真金听了点头,便留下安童。问问他家中诸事,弟弟妹妹们可还好,又提起别速真,嘱咐他下回一定要带来。
看得出来,两人感情很好,话也投机,安童虽性情沉默,但跟真金很说得来。比起那木罕,他显然和真金更为亲近。也许是真金年龄大一些,脾气也温和一些。而后,我才知道,更大的原因是二人都倾心汉学。安童在家,也有儒士来指导他功课的。聊着聊着,真金就开始考校他了。

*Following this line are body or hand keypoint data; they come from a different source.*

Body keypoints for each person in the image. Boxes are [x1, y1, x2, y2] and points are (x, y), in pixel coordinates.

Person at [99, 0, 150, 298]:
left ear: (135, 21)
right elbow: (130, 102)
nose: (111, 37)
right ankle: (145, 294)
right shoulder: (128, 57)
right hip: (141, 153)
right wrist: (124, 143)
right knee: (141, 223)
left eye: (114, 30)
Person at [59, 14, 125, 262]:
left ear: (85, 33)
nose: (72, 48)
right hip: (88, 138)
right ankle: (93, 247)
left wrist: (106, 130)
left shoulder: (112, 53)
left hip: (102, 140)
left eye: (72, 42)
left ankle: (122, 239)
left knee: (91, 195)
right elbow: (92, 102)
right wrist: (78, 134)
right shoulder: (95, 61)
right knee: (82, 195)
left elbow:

二人似乎把这当成了娱乐活动,还你说上句我说下句的,不亦乐乎。真金打开了那本书,随意翻到一页,念到:“人有不为也——”
安童很是自信,朗声答道:“而后可以有为。”
“大人者,言不必信——”
“行不必果,惟义所在”
“大人者——”真金微笑着,故意拖长了调子。我侧耳一听,怎么又是这句,什么鬼?
安童愣了一下,随即会意一笑:“大人者,”他先重复了一遍,而后从容续道,“不失其赤子之心者也。”
……
“君子非无贿之难——”
安童再一次愣住了。我来了兴致,同真金一起笑眯眯地看着他:这回答不上来了吧?
他沉默了一阵儿,突然道:“这不是《孟子》里的句子。”
“当然不是,”真金笑笑,“那你就不会了?”
安童嘴角一翘,随即敛容道:“立而无令名之患。”
“好啊,你学得很快,要赶上我了。“真金击掌称赞,对这小表弟是由衷的欣赏。
“刚才卖弄了,哥哥莫怪。”安童摆摆手,虽是谦虚,但眼里那种自信藏也藏不住。